An artist-crafts a studio on family land in the South Puget Sound
written by Melissa Dalton.
ANNA HOOVER CHUCKLED when asked what prompted her to build an artist’s cabin several years ago. “The building was inspired by the need for a home for this beautiful printing press that I was given by my parents,” Hoover said
The bright orange press was sizeable, which Hoover estimates weighs around 800 pounds. It was designed by Glen Alps, a printmaker and professor at the University of Washington, and he only made a limited number of them. “I studied printmaking in college and then I got this beautiful printing press, so I really felt like I needed a studio to put it in,” Hoover said. “So that’s where it all began.”
As the daughter of John Hoover, a Native Northwest painter and sculptor of Aleut descent who died in 2011, Hoover is no stranger to artistic pursuits. Her studio sits on a small patch of land on the family’s 3-acre parcel in the South Puget Sound-area, where the younger Hoover was born and raised. Her mom’s house and her father’s former workshop are just down a short, wooded path. “It’s a special place to my family,” Hoover said. Tucked back from the road and surrounded by towering cedar, hemlock, and fir trees, the studio’s site imparts a feeling of stillness, stemming from the view of the water’s glassy surface in the distance. “I have a lot of fond memories of that area and that body of water,” Hoover said.
For the studio’s design, she tapped Olson Kundig Architects, the celebrated Seattle firm that has a reputation for distinctly modern wilderness cabin designs throughout the Pacific Northwest. “I like how [their work] can be stark and modern, but it can also fit very snug and nice in its setting,” Hoover said. She paired up with architect Les Eerkes, who now runs his firm Eerkes Architects but was employed at Olson Kundig at the time. “Anna loved this location,” Eerkes said. “And part of loving some place when you put a building on it is asking how you can enhance it.” He and contractor Schuchart/Dow endeavored to do that, all while staying within Hoover’s tight construction budget.

(Collected data entries)
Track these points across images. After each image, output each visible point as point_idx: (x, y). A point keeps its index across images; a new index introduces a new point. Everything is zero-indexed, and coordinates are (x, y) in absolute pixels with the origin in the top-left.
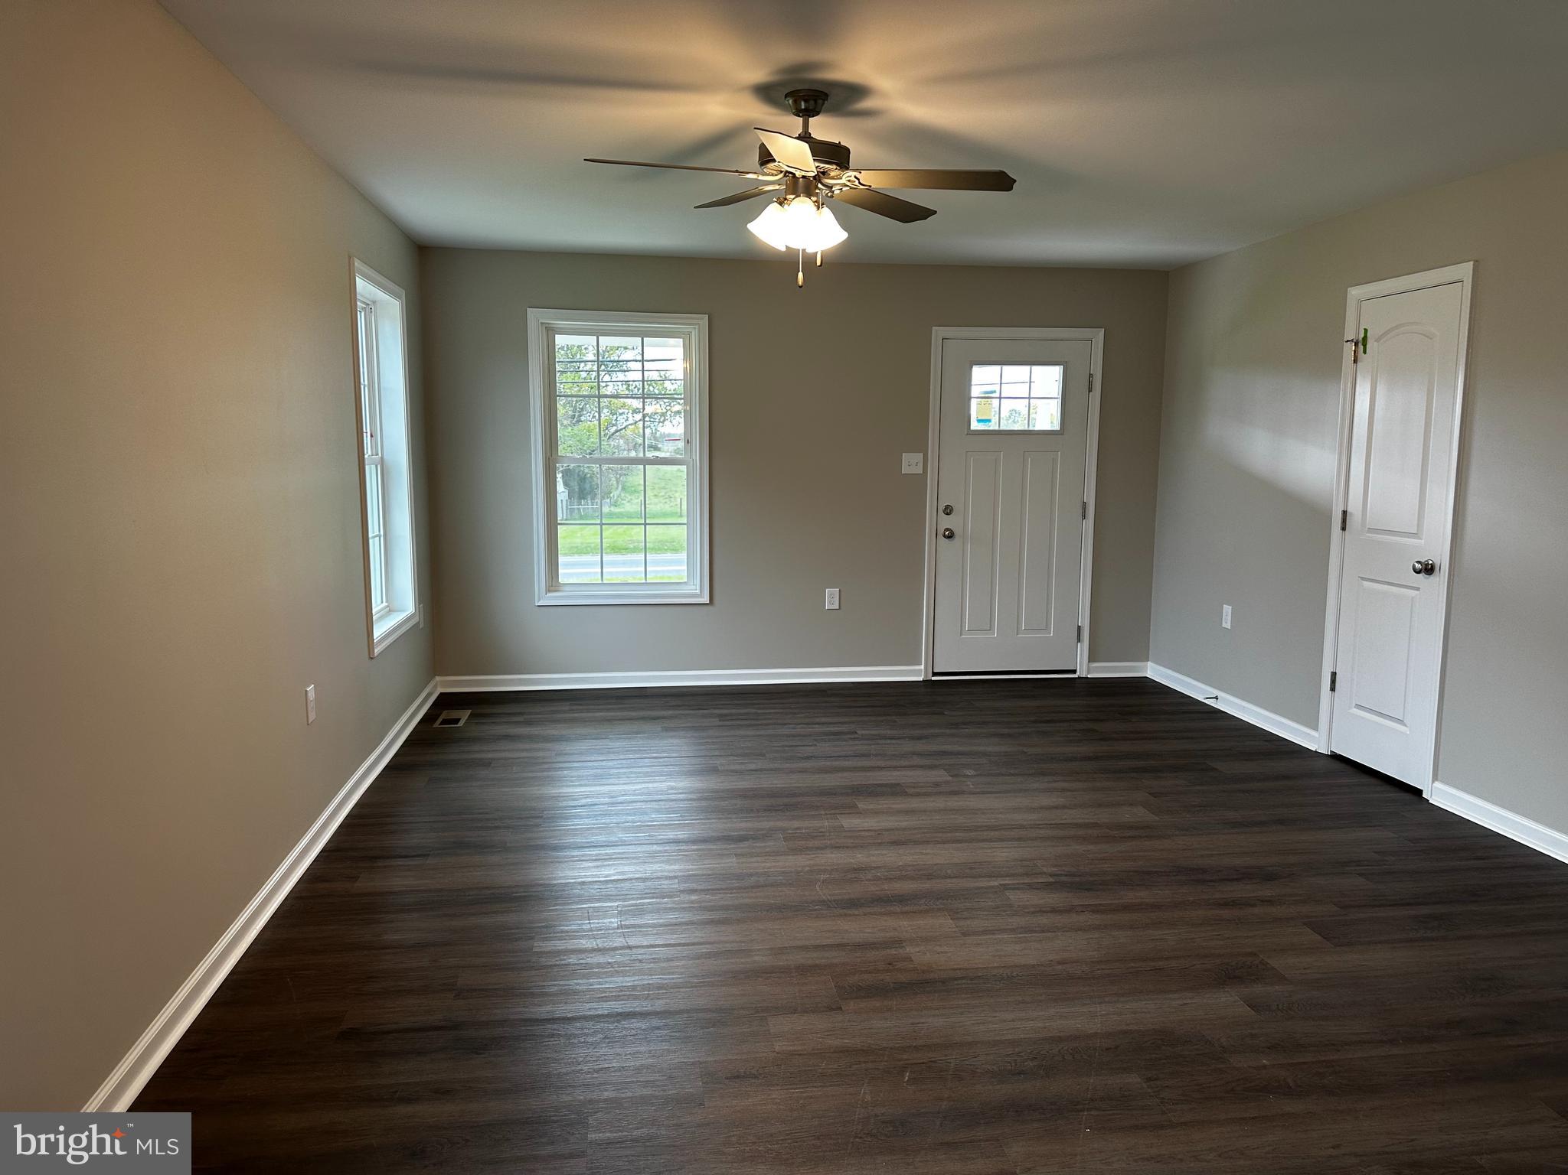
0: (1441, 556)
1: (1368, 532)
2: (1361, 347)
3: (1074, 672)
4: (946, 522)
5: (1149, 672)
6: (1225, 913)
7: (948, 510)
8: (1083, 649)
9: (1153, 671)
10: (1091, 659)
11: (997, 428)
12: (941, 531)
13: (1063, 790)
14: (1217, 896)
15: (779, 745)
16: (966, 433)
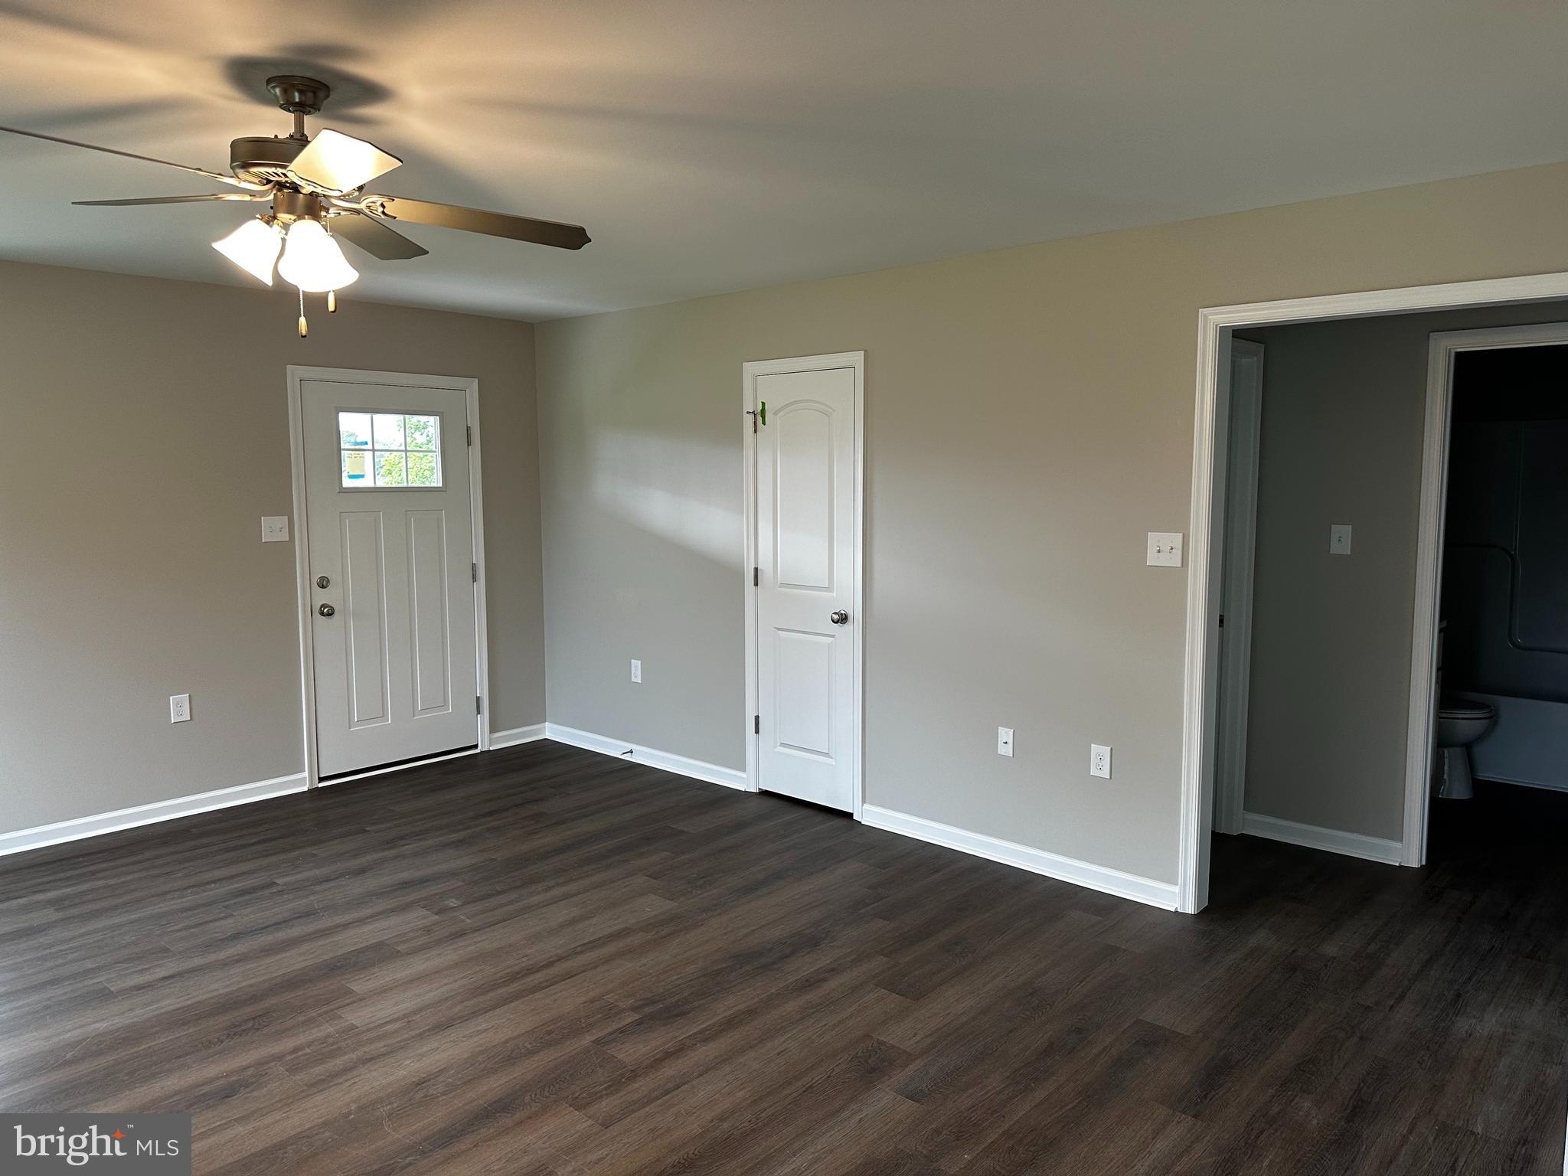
0: (854, 607)
1: (780, 587)
2: (760, 419)
3: (476, 747)
4: (322, 597)
5: (547, 733)
6: (812, 997)
7: (324, 583)
8: (483, 721)
9: (552, 732)
10: (493, 730)
11: (371, 485)
12: (317, 608)
13: (566, 897)
14: (792, 979)
15: (179, 927)
16: (338, 491)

## Task list
a. Copy the entries word for word, from their first line down to the line containing "13: (1063, 790)", including both ends. Leave the pictures out.
b. Continue the article about Anna Hoover's printmaking studio from the point where it stops.
The article and the entries are separate material.

## Your responses
a.
Track these points across images. After each image, output each visible point as point_idx: (x, y). A point keeps its index across images; a new index introduces a new point. Everything is zero-indexed, and coordinates are (x, y) in absolute pixels with the origin in the top-left.
0: (1441, 556)
1: (1368, 532)
2: (1361, 347)
3: (1074, 672)
4: (946, 522)
5: (1149, 672)
6: (1225, 913)
7: (948, 510)
8: (1083, 649)
9: (1153, 671)
10: (1091, 659)
11: (997, 428)
12: (941, 531)
13: (1063, 790)

b.
The studio’s compact footprint—just 693 square feet—belies its exterior scale. It floats atop six concrete piers, which were cheaper than pouring an extensive foundation and did less to disturb the land, then rises up neatly beside the nearby trees. The exposed framing system, composed of weighty beams with substantial bolts and metal cross-braces, gives off a certain solidity, while a cantilevered bedroom and an oversized eave make for an eye-catching silhouette. “We went for a 10-foot overhang on the roof, rather than 8, just to give it a little more drama,” Hoover said.
Wide double doors, clad in gray-painted Hardie Panel, lead inside, “where you’re immediately greeted by the Puget Sound,” Hoover said. The ground-level has an open kitchen and living area with double-height ceilings and glass expanses that frame the outlook to the water, yet the building seems to envelop you upon entering. A wood stove in front of the couch beckons. “I really just wanted it to be nothing more than what you need,” Hoover said.
Eerkes thought carefully about how to use glass in the project, to both capture the view and flood the interior with natural light conducive to art-making. “Glazing is what we craved, and it’s one of the more expensive components to any of the homes that we build,” Eerkes said. At the time he was working on a remodel of his own home and experimenting with sheets of insulated glass. Schuchart/Dow was game for incorporating the product into a window system. “They’re a big contractor with lots of capability, but they’re mad about design,” Eerkes said. The 9-foot-tall insulated glass units are joined with thin strips of metal in order to minimize the framing and get more view. “It’s a pretty efficient system, but very simple,” Eerkes said.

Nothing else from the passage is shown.